■ WORK INSTRUCTIONS ■
Update the records so that every "month" reads "period", and leave all other text unchanged.

■ TASK INPUT ■
┌────────

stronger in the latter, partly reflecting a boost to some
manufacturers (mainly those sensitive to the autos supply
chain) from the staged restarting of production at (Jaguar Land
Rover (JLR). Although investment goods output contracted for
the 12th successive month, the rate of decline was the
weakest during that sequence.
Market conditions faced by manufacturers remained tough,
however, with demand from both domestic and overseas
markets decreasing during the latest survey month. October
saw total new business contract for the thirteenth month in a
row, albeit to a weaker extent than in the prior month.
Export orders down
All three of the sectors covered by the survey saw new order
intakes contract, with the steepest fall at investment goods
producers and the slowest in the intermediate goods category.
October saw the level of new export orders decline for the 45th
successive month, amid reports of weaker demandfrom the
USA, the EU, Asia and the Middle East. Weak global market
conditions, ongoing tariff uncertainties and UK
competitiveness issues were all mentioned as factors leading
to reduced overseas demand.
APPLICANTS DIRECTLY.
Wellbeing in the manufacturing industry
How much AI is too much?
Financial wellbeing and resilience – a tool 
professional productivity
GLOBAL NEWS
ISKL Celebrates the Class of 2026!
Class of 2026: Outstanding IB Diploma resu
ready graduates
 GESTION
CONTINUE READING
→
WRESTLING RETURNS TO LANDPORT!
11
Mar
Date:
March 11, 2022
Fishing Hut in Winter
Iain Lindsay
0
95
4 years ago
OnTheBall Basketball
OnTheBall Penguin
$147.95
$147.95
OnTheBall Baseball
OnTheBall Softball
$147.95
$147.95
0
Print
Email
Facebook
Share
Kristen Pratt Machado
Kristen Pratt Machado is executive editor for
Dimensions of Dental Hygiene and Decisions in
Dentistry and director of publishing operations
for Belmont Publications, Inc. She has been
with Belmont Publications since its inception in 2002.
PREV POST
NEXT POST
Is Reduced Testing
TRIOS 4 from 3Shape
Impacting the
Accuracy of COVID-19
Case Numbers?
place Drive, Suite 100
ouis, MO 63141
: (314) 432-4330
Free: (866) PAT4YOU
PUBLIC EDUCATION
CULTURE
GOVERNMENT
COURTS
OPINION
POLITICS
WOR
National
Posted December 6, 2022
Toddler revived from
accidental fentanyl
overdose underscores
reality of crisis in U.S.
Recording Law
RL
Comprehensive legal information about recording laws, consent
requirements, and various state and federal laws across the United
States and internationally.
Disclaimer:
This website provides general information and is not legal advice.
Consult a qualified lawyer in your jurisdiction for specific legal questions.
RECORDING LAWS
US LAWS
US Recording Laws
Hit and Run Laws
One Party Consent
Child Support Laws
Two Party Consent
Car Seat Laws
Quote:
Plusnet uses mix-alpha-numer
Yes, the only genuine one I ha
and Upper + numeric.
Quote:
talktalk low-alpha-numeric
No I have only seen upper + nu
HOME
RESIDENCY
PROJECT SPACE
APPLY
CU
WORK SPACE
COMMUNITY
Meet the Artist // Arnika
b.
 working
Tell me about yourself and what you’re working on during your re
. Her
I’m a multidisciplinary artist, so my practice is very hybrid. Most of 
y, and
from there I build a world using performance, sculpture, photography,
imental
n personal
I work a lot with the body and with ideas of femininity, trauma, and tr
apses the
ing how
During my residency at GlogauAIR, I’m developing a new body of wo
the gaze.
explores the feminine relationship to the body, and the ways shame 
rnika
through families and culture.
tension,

└────────

■ RESPONSE AREA ■
stronger in the latter, partly reflecting a boost to some
manufacturers (mainly those sensitive to the autos supply
chain) from the staged restarting of production at (Jaguar Land
Rover (JLR). Although investment goods output contracted for
the 12th successive period, the rate of decline was the
weakest during that sequence.
Market conditions faced by manufacturers remained tough,
however, with demand from both domestic and overseas
markets decreasing during the latest survey period. October
saw total new business contract for the thirteenth period in a
row, albeit to a weaker extent than in the prior period.
Export orders down
All three of the sectors covered by the survey saw new order
intakes contract, with the steepest fall at investment goods
producers and the slowest in the intermediate goods category.
October saw the level of new export orders decline for the 45th
successive period, amid reports of weaker demandfrom the
USA, the EU, Asia and the Middle East. Weak global market
conditions, ongoing tariff uncertainties and UK
competitiveness issues were all mentioned as factors leading
to reduced overseas demand.
APPLICANTS DIRECTLY.
Wellbeing in the manufacturing industry
How much AI is too much?
Financial wellbeing and resilience – a tool 
professional productivity
GLOBAL NEWS
ISKL Celebrates the Class of 2026!
Class of 2026: Outstanding IB Diploma resu
ready graduates
 GESTION
CONTINUE READING
→
WRESTLING RETURNS TO LANDPORT!
11
Mar
Date:
March 11, 2022
Fishing Hut in Winter
Iain Lindsay
0
95
4 years ago
OnTheBall Basketball
OnTheBall Penguin
$147.95
$147.95
OnTheBall Baseball
OnTheBall Softball
$147.95
$147.95
0
Print
Email
Facebook
Share
Kristen Pratt Machado
Kristen Pratt Machado is executive editor for
Dimensions of Dental Hygiene and Decisions in
Dentistry and director of publishing operations
for Belmont Publications, Inc. She has been
with Belmont Publications since its inception in 2002.
PREV POST
NEXT POST
Is Reduced Testing
TRIOS 4 from 3Shape
Impacting the
Accuracy of COVID-19
Case Numbers?
place Drive, Suite 100
ouis, MO 63141
: (314) 432-4330
Free: (866) PAT4YOU
PUBLIC EDUCATION
CULTURE
GOVERNMENT
COURTS
OPINION
POLITICS
WOR
National
Posted December 6, 2022
Toddler revived from
accidental fentanyl
overdose underscores
reality of crisis in U.S.
Recording Law
RL
Comprehensive legal information about recording laws, consent
requirements, and various state and federal laws across the United
States and internationally.
Disclaimer:
This website provides general information and is not legal advice.
Consult a qualified lawyer in your jurisdiction for specific legal questions.
RECORDING LAWS
US LAWS
US Recording Laws
Hit and Run Laws
One Party Consent
Child Support Laws
Two Party Consent
Car Seat Laws
Quote:
Plusnet uses mix-alpha-numer
Yes, the only genuine one I ha
and Upper + numeric.
Quote:
talktalk low-alpha-numeric
No I have only seen upper + nu
HOME
RESIDENCY
PROJECT SPACE
APPLY
CU
WORK SPACE
COMMUNITY
Meet the Artist // Arnika
b.
 working
Tell me about yourself and what you’re working on during your re
. Her
I’m a multidisciplinary artist, so my practice is very hybrid. Most of 
y, and
from there I build a world using performance, sculpture, photography,
imental
n personal
I work a lot with the body and with ideas of femininity, trauma, and tr
apses the
ing how
During my residency at GlogauAIR, I’m developing a new body of wo
the gaze.
explores the feminine relationship to the body, and the ways shame 
rnika
through families and culture.
tension,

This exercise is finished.